Pantauan warga di lapangan, pekerjaan proyek tersebut juga menimbulkan pertanyaan karena beberapa aspek teknis dinilai tidak sesuai standar. Mulai dari tidak adanya Rencana Anggaran Biaya (RAB) dan bestek yang terlihat, penggunaan material batu krosok bercampur lumpur, hingga tidak dipasangnya plastik hampar sebelum pengecoran. Bahkan, sejumlah sisi bangunan terlihat menggantung tanpa penopang yang memadai.

Seorang warga berinisial HR menyatakan, masyarakat menilai proyek tersebut tidak transparan.

“Seharusnya papan informasi proyek dipasang terbuka agar publik tahu sumber dana, nilai anggaran, dan siapa pelaksana kegiatan. Ini sudah diatur dalam UU Nomor 14 Tahun 2008 tentang Keterbukaan Informasi Publik (KIP). Kalau dibiarkan tanpa papan nama, kami khawatir ada unsur kesengajaan menutup-nutupi,” ungkap HR.

Hal senada disampaikan RH, tokoh masyarakat setempat. Ia menegaskan, warga sebenarnya berharap pembangunan ini dapat memberi manfaat dengan kualitas yang baik, bukan sebaliknya.

“Kalau pekerjaannya asal-asalan, jelas merugikan masyarakat. Proyek yang dibiayai dari uang negara harus dikerjakan sesuai aturan dan standar teknis. Tanpa papan nama, tentu menimbulkan tanda tanya,” tegas RH.

Ketua DPC LSM Feastra Kabupaten Lahat, UJ, juga angkat bicara. Menurutnya, proyek yang tengah berlangsung itu menunjukkan indikasi pekerjaan yang tidak sesuai spesifikasi.

“Material yang digunakan adalah batu krosok bercampur lumpur.
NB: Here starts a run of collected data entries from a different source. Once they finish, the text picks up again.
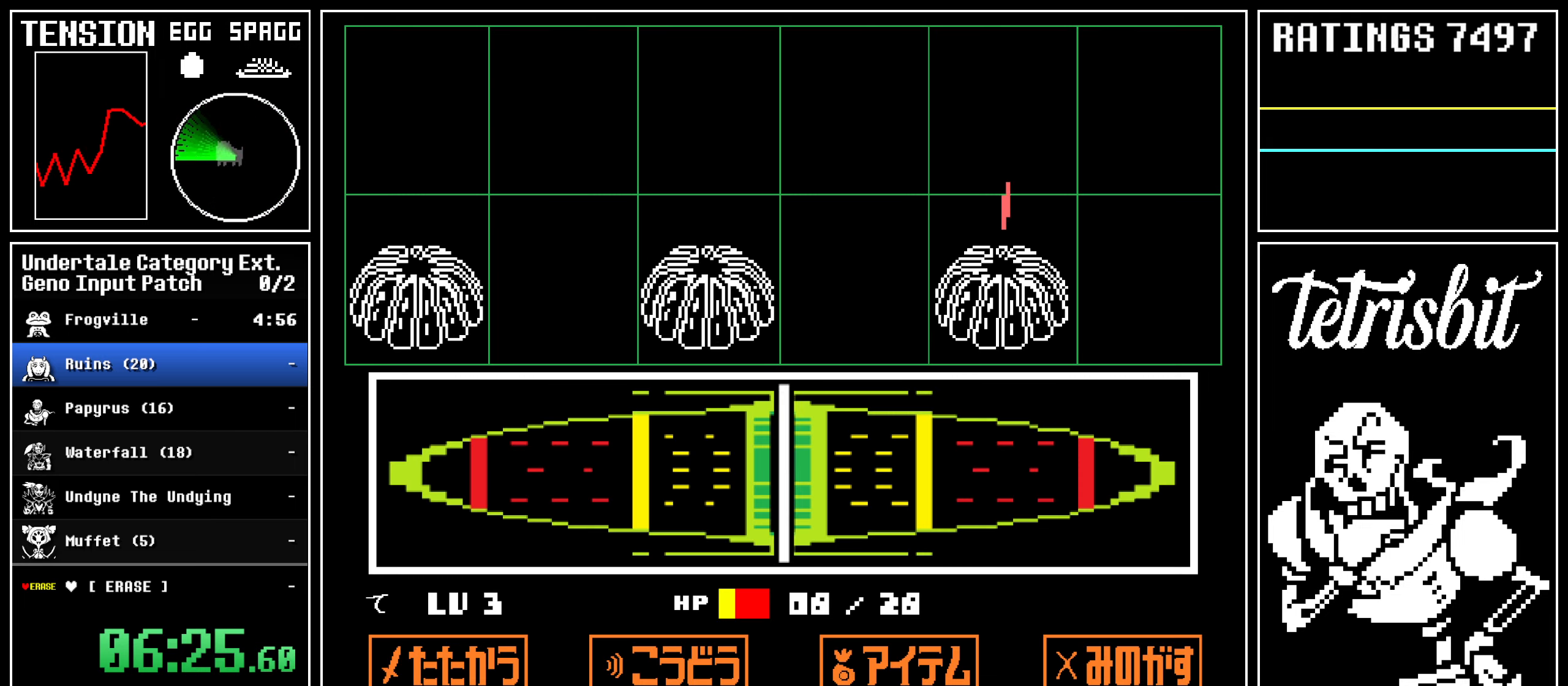
{"keys": ["z"], "events": [[117, "return", "down"], [200, "return", "up"], [200, "z", "down"], [250, "z", "up"], [267, "return", "down"], [317, "z", "down"], [333, "return", "up"], [400, "return", "down"], [400, "z", "up"], [483, "z", "down"], [500, "return", "up"]]}
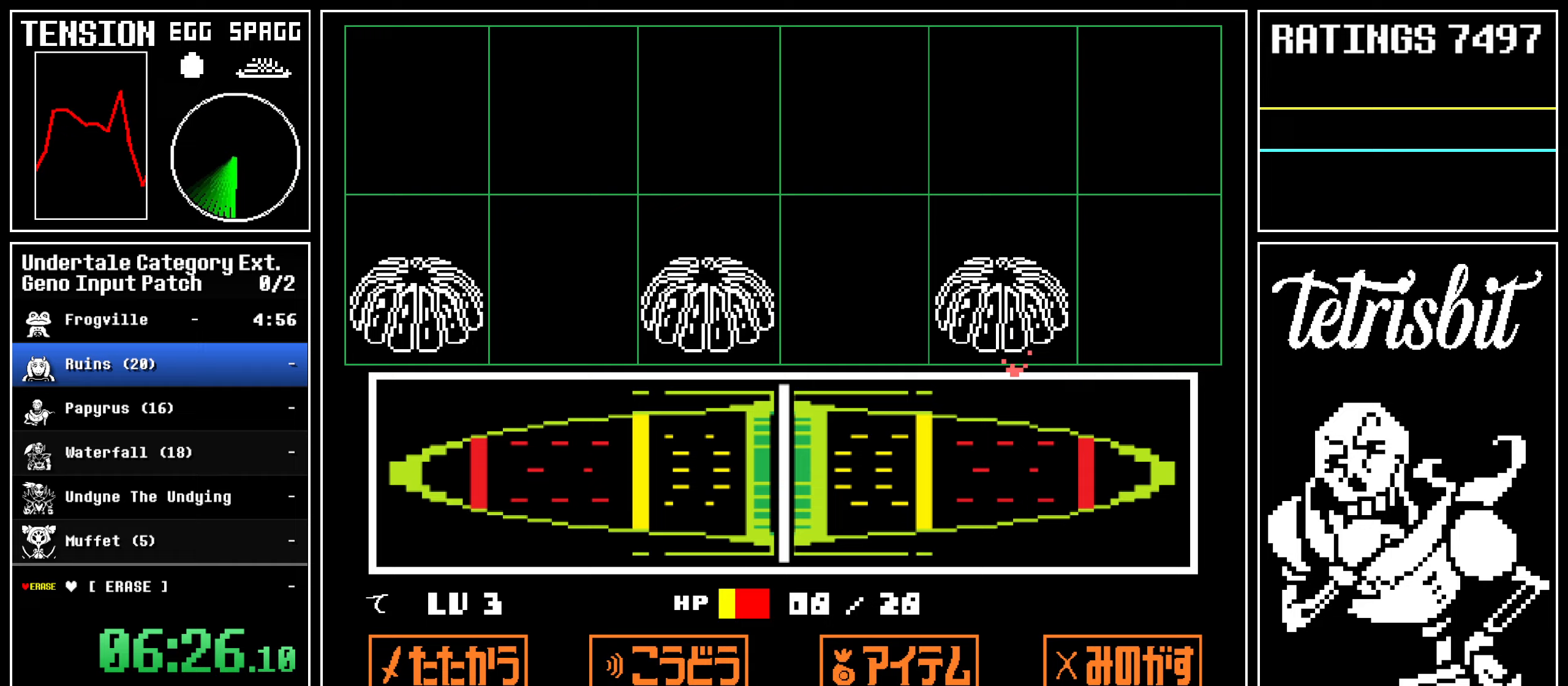
{"keys": [], "events": [[33, "z", "up"], [67, "return", "down"], [133, "return", "up"], [133, "z", "down"], [183, "z", "up"], [217, "return", "down"], [267, "return", "up"], [267, "z", "down"], [333, "z", "up"], [367, "return", "down"], [400, "return", "up"], [417, "z", "down"], [483, "z", "up"]]}
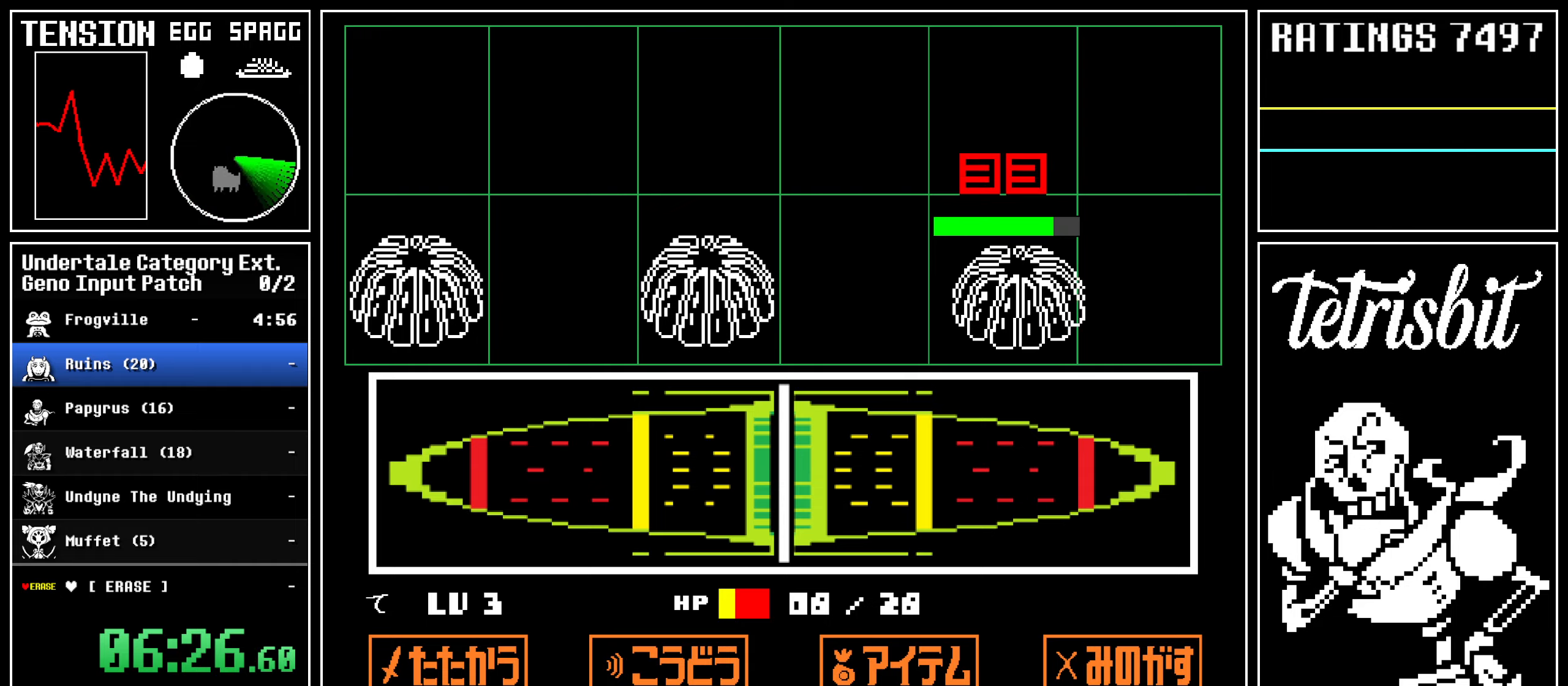
{"keys": ["z"], "events": [[17, "return", "down"], [33, "return", "up"], [67, "z", "down"], [133, "z", "up"], [167, "return", "down"], [183, "return", "up"], [200, "z", "down"], [267, "z", "up"], [300, "return", "down"], [333, "return", "up"], [367, "z", "down"], [400, "z", "up"], [433, "return", "down"], [467, "return", "up"], [500, "z", "down"]]}
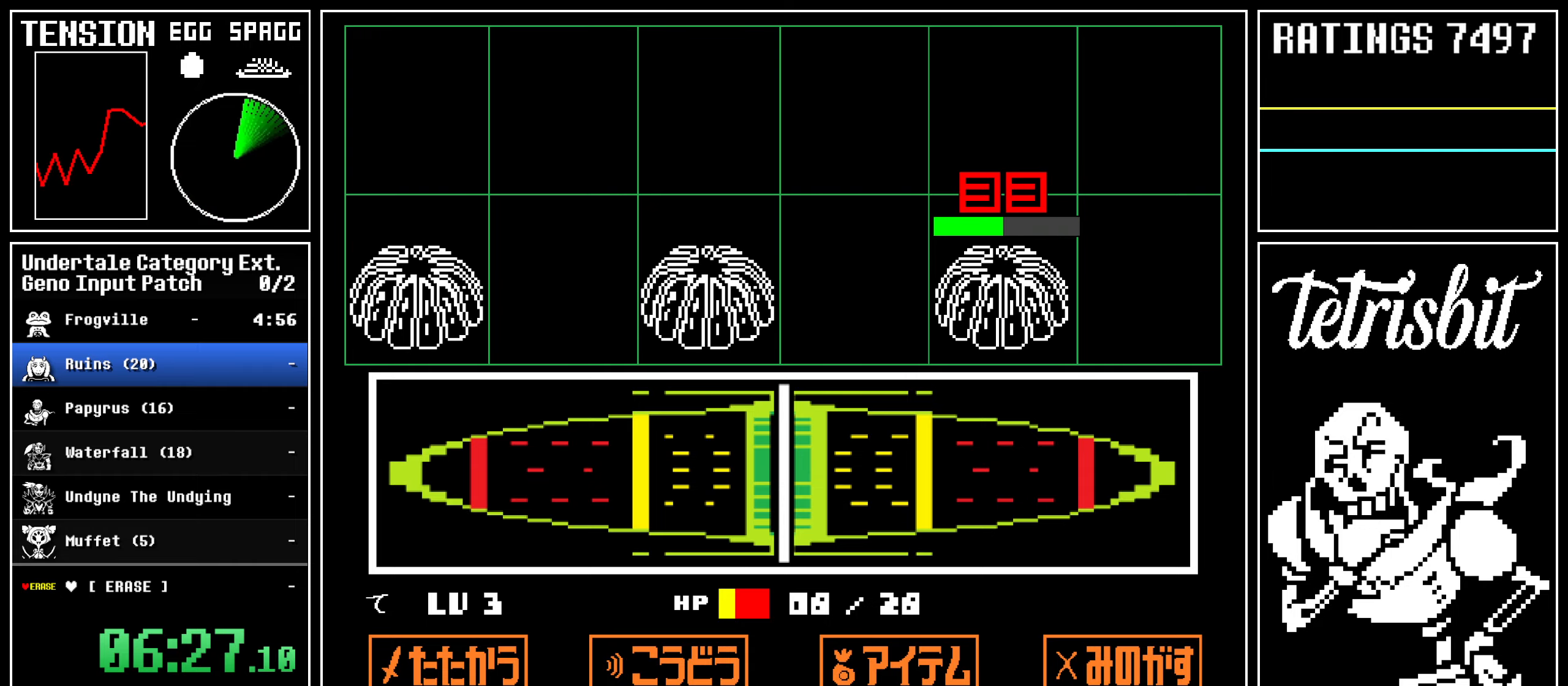
{"keys": ["return"], "events": [[33, "z", "up"], [67, "return", "down"], [100, "return", "up"], [150, "z", "down"], [200, "return", "down"], [200, "z", "up"], [233, "return", "up"], [300, "z", "down"], [333, "z", "up"], [367, "return", "down"], [383, "return", "up"], [417, "z", "down"], [450, "z", "up"], [483, "return", "down"]]}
Seharusnya dipakai sertu agar mutu bangunan lebih kuat. Kalau dibiarkan, masyarakat penerima manfaat akan kecewa. Hal ini tidak bisa dibiarkan, dan kami akan melaporkannya ke pihak berwenang,” ujar UJ.

Ia menambahkan, ketiadaan papan informasi proyek justru memperkuat dugaan adanya penyalahgunaan dana. “Ini bukan sekadar kelalaian, tapi bisa saja ada indikasi kesengajaan untuk menyembunyikan nilai anggaran dan sumber pendanaan,” tutupnya.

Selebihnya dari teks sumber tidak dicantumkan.